Not everyone matures their pension and retires. This is especially true for company directors. In many instances, they will mature their pension funds and carry on working. They may have needed to access the tax free lump sum early to fund their business or pay off their mortgage. But that does not mean the end to pension funding. We will look at what options are still open to fund for a pension after you’ve matured your first one.
Your company can make contributions into a PRSA on your behalf. The company can contribute 40% of salary up to earnings of €115,000. In other words, they can contribute up to €46,000 into a pension on your behalf.
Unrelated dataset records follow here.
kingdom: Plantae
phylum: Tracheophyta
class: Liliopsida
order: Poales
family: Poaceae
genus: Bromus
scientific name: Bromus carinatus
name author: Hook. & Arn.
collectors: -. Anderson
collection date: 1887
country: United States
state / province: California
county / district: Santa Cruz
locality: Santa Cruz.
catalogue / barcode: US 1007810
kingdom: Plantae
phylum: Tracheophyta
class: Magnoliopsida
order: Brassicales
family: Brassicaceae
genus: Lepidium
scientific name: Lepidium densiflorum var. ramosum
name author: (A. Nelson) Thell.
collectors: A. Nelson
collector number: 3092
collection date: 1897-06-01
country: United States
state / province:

This can be repeated on an annual basis all the way up to age 75 (subject to the €2m overall pensions cap). You can take 25% as a tax free lump sum (again, subject to €200,000 limit. The next €300,000 after that is taxed at 20%) and the remainder either invested in an ARF or used to purchase an annuity.
Even if you matured your existing company paid pension, there is an ability to start up a new one. How much can be contributed is a bit more complicated than a PRSA, which is a percentage of salary. The amount you can contribute is the difference between the value of the pension you matured and the value of the maximum benefits under Revenue rules. This can amount to hundreds of thousands of euro. It can be paid as a once off lump sum or through smaller, regular contributions.
There is no second go at the tax free lump sum under this option. The full value of the fund would have to be invested in an ARF or used to purchase an annuity.
You would therefore have to consider how you intend to make the additional contributions. If your intention was regular contributions and the allowable amount is similar to those allowed under a PRSA, it is much more beneficial to use the PRSA structure as you can draw down 25% tax free.